- [Records shown]
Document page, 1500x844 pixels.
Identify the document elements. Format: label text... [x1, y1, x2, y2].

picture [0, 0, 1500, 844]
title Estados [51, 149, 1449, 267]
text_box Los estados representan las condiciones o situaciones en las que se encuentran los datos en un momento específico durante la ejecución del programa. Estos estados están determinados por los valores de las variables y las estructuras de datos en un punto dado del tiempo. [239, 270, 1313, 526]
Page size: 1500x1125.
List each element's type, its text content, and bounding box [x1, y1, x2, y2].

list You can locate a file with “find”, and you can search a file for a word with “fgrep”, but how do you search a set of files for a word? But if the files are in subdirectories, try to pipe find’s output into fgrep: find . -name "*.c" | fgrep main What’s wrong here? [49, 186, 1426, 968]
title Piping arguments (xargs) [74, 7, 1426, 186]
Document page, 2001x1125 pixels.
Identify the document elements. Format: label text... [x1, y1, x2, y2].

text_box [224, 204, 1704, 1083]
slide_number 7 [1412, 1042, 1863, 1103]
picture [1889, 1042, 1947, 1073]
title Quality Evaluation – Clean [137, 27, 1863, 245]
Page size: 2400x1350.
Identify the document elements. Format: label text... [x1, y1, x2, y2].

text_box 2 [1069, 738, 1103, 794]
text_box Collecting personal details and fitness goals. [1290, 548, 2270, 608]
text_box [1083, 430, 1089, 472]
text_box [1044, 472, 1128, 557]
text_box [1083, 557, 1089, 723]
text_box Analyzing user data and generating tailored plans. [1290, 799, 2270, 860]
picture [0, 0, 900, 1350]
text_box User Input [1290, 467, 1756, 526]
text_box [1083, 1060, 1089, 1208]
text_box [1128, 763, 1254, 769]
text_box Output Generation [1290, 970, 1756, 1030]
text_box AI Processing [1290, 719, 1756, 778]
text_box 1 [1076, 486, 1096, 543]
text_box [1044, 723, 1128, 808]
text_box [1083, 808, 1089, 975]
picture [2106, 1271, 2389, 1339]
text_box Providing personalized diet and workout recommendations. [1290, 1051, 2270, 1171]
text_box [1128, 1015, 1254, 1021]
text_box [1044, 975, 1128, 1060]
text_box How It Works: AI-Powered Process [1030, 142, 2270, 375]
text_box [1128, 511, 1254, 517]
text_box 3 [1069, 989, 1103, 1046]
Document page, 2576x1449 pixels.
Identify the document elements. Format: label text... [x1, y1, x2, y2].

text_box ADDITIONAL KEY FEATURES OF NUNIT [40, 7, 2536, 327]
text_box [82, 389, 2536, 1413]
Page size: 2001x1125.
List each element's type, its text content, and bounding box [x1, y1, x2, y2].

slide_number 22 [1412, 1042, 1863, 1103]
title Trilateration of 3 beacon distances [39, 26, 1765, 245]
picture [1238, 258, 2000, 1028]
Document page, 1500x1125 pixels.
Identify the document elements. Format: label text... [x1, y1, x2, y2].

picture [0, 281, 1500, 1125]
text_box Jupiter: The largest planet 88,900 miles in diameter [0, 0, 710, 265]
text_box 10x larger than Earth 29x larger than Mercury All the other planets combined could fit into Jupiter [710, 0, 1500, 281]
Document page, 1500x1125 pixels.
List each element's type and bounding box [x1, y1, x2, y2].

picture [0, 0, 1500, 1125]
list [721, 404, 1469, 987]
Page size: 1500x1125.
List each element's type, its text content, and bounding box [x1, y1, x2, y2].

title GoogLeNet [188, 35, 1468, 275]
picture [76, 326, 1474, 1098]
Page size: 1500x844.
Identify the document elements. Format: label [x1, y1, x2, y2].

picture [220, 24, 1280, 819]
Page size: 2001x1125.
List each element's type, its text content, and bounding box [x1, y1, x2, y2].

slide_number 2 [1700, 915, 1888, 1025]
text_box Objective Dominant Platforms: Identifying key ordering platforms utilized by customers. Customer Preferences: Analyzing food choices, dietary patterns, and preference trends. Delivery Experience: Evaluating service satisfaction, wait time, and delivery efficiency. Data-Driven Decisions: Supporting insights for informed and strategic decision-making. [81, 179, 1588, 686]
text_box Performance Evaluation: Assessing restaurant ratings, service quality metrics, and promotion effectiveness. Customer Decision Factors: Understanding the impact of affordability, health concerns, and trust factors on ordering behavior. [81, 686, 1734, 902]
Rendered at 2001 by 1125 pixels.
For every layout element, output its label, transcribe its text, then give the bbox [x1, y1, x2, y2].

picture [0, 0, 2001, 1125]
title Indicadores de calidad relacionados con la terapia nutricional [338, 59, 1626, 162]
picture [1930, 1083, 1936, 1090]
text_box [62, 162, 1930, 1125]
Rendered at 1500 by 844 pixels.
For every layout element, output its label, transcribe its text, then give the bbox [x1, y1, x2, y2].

- [Work to complete] The reply should be nothing but the number of lines in the entries that include "Rendered".

- [Solution to this task] 2